MATHADORE
    Volume 6 Numéro 198 – 27  novembre 2005
L'hebdomadaire gratuit portant sur l'enseignement des mathématique

   Le stade opératoire concret

Lorsque l’élève rencontre les difficultés décrites dans  Mathadore 197, il n’est pas opératoire concret. Il est à un stade de développement où il ne peut tenir compte à la fois de deux propriétés d’un objet ou d’un ensemble d’objets. Il faut lui permettre de devenir opératoire avant qu’il aborde la numération positionnelle.

Différents termes du langage mathématique décrivent ce que l’élève opératoire comprend :

1. L’intersection :

Les pièces qui seront insérées dans la section centrale appartiennent à la fois à l’ensemble des triangles (cercle de gauche) et à l’ensemble des pièces bleues (cercle de droite), ce sont les triangles bleus.

2. La double inclusion :

Julie appartient à la fois à l’ensemble des élèves de la classe de 3e et à l’ensemble des élèves de l’école.

3. La multiplication :

La table de Pythagore originale, celle qui est devenue la table des combinaisons de base de la multiplication, n’était à l’origine composée que de cases carrées insérées dans des rectangles.
       
 

Les illustrations précédentes montrent les deux sections correspondantes de la table originale de Pythagore et sa représentation moderne. Avec la table originale, il était facile de comprendre pourquoi 4 (2 fois 2) est un nombre carré ou encore que les rectangles faits avec un côté de 3 unités de longueur (fait – facteur) contiennent 3, 6, 9,… cases (multiples de 3). La table moderne n’illustre plus aussi clairement, entre autres, que 4 ou 9 sont des nombres carrés dont la racine (ou le côté) est 2 ou 3 selon le cas.

Comment savoir si l’élève est opératoire et comment l’aider  à le devenir. ?

Il serait un peu long de décrire ici un ensemble pertinent d’activités qui permettent de répondre à cette question. Ne désespérez pas, sous le lien suivant se cachent un tel ensemble d'activités.
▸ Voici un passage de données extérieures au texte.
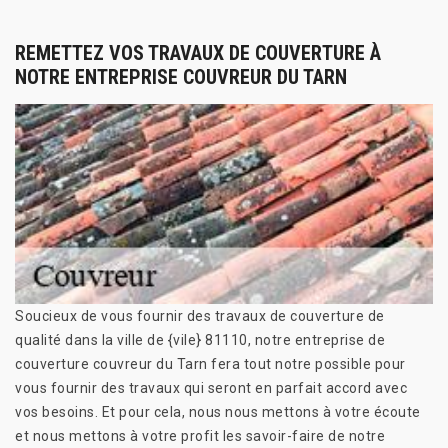
REMETTEZ VOS TRAVAUX DE COUVERTURE À
NOTRE ENTREPRISE COUVREUR DU TARN
Soucieux de vous fournir des travaux de couverture de
qualité dans la ville de {vile} 81110, notre entreprise de
couverture couvreur du Tarn fera tout notre possible pour
vous fournir des travaux qui seront en parfait accord avec
vos besoins. Et pour cela, nous nous mettons à votre écoute
et nous mettons à votre profit les savoir-faire de notre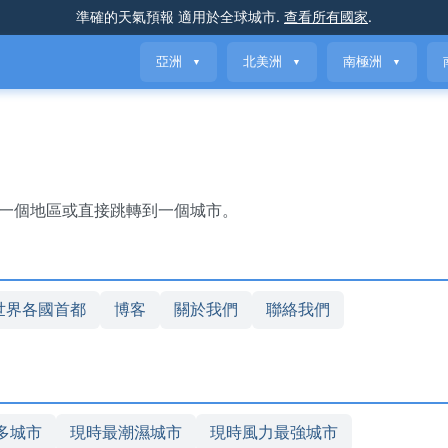
準確的天氣預報
適用於全球城市
.
查看所有國家
.
亞洲
北美洲
南極洲
▼
▼
▼
擇一個地區或直接跳轉到一個城市。
世界各國首都
博客
關於我們
聯絡我們
多城市
現時最潮濕城市
現時風力最強城市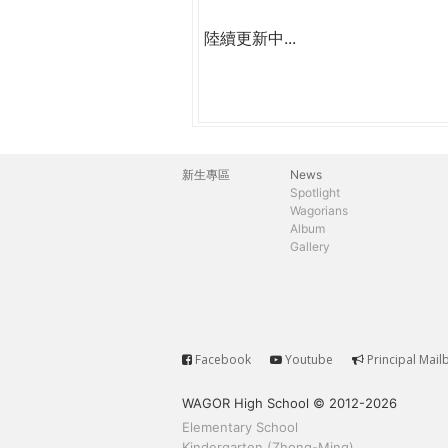
陸續更新中...
新生專區
News
主
Spotlight
Wagorians
選
Album
Gallery
單
Facebook
Youtube
Principal Mail
Service
WAGOR High School © 2012-2026
Elementary School
Kindergarten (Zhong-Ming)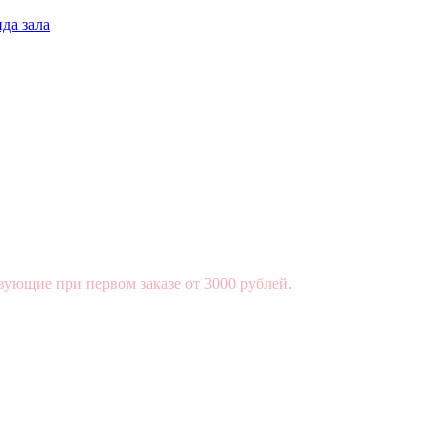
да зала
вующие при первом заказе от 3000 рублей.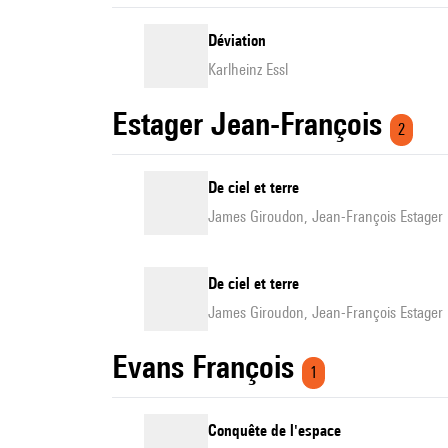
Déviation
Karlheinz Essl
Estager Jean-François
2
De ciel et terre
James Giroudon, Jean-François Estager
De ciel et terre
James Giroudon, Jean-François Estager
Evans François
1
Conquête de l'espace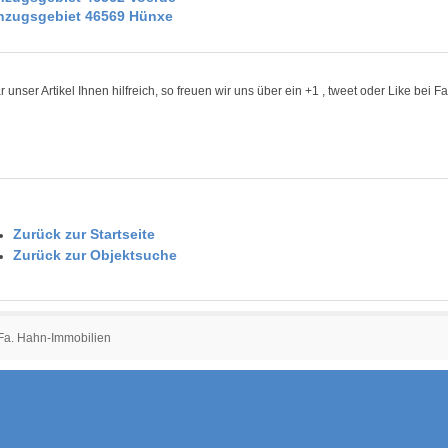
nzugsgebiet 46569 Hünxe
 unser Artikel Ihnen hilfreich, so freuen wir uns über ein +1 , tweet oder Like bei 
Zurück zur Startseite
Zurück zur Objektsuche
 Fa. Hahn-Immobilien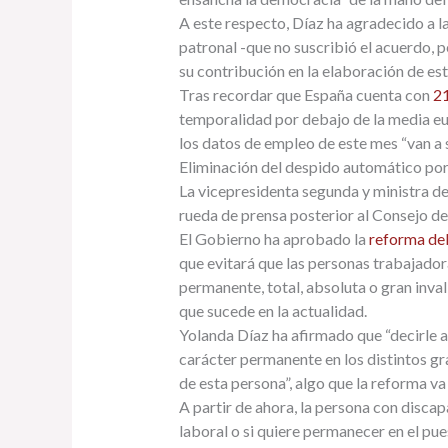
A este respecto, Díaz ha agradecido a la
patronal -que no suscribió el acuerdo, 
su contribución en la elaboración de est
Tras recordar que España cuenta con
21
temporalidad por debajo de la media eu
los datos de empleo de este mes “van a
Eliminación del despido automático po
La vicepresidenta segunda y ministra de
rueda de prensa posterior al Consejo d
El Gobierno ha aprobado la
reforma del
que evitará que las personas trabajador
permanente, total, absoluta o gran inv
que sucede en la actualidad.
Yolanda Díaz ha afirmado que “decirle a
carácter permanente en los distintos gra
de esta persona”, algo que la reforma va 
A partir de ahora, la persona con discap
laboral o si quiere permanecer en el pue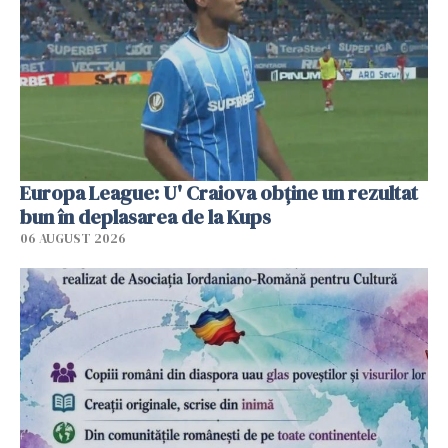
Europa League: U' Craiova obține un rezultat
bun în deplasarea de la Kups
06 AUGUST 2026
Vers l'opératoire  Elles peuvent servir :

1. Afin de savoir si l’élève est opératoire ;
2. À faire subir un traitement choc à l’élève afin qu’il devienne opératoire ;
3. À évaluer si l’élève est prêt à aborder l’étude de la numération positionnelle.

L’activité avec les lions et les ânes constitue le test ultime avant d’aborder la numération positionnelle. Dans cette activité, une illustration de 3 lions et de 2 ânes est montrée à l’élève et on lui demande s’il y a plus de lions ou plus d’animaux. L’élève qui considère qu’il y a 3 lions et 2 animaux, donc qu’il y a plus de lions, ne réussit pas à associer à la fois les lions à l’ensemble des lions et à celui des animaux. Il est évident que lorsqu’il devra comprendre que le 2 du nombre 25 représente à la fois 2 dizaines et 20 unités, il n’en sera pas capable.

De la même façon, si l’élève a devant lui 2 ensembles de dix jetons et 5 autres jetons, il décrira cela en disant qu’il y a 2 paquets de dix et 5 jetons ou unités. Pour lui les jetons insérés dans les paquets de dix ne sont plus des unités. Lorsqu’on lui demande combien il a de jetons, il répond 5 et si nous lui demandons combien il y a de jetons en tout, en insistant afin qu’il considère tous les jetons, ils compte chaque jeton un à un au lieu de dire « 10, 20, 21, 22, 23, 24 25 ».